Noah clapped him on the back as he came back around the bar and sat next to him. “Sometimes I, too, talk to the receptionists more than Barbara.”

Ryan choked out a laugh, the sound seeming foreign, it had been so long since last he made it. “Yeah, but that’s by choice.”

With a nod, Noah leaned closer to him, his shoulder rubbing up against Ryan’s. “Seems like yours is by choice, too, buddy.”

Ryan thought about that. No, if it were his choice the silence wouldn’t have lasted (he did some quick math in his head), Jesus, almost four weeks. It wasn’t his choice, it was their choice, and the Lamberts were opting out.

“Sex is gone too, now,” he said instead. “Months since the last time.” He turned to Noah and looked into his eyes. He poked the empty glass toward him. “You warned us.”

Noah gulped his Scotch. His face changed, as though he’d sucked down a lemon with that sip. “Oh, don’t play that fucking game,” he said.

“No,” Ryan insisted, “You did, you and Barbara.”

“We were concerned,” conceded Noah.

“Yeah. We should’ve listened.”

“Why? I wouldn’t have.” Noah folded his arms over his chest, swirling the last few sips of Scotch around the bottom of the glass, the gray cubes tinkling as they slid.
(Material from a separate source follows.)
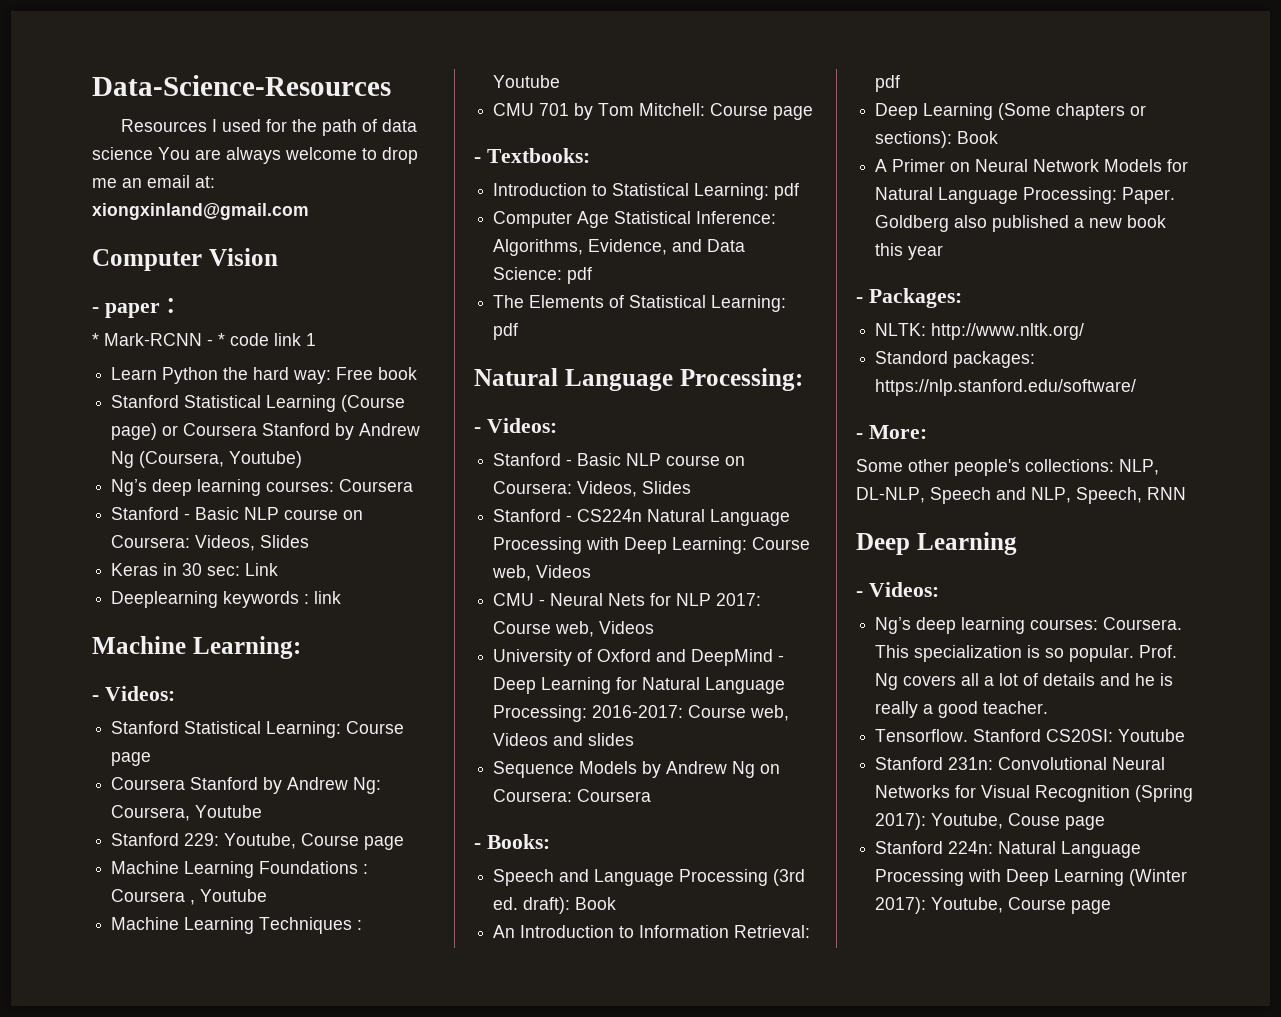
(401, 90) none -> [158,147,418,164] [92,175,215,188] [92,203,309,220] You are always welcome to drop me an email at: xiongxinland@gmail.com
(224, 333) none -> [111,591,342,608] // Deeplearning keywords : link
Ryan looked at him. “What?”

“Are you fucking kidding me?” asked Noah, growing more animated. “The promise of wild sex? New friends? Excitement?” He grabbed the bottle next to him and gave Ryan the full sixteen this time, topping himself up to the same. “Someone puts that option legitimately in front of me… I mean, for real. I’m all over it.”

Ryan stared at his friend, this new information so different than what he’d revealed before on the subject. Noah talked big about his exploits, but had seemed shockingly prudish when the chips came down regarding the swingers. “So, I’m sure the option was there… Why didn’t you?”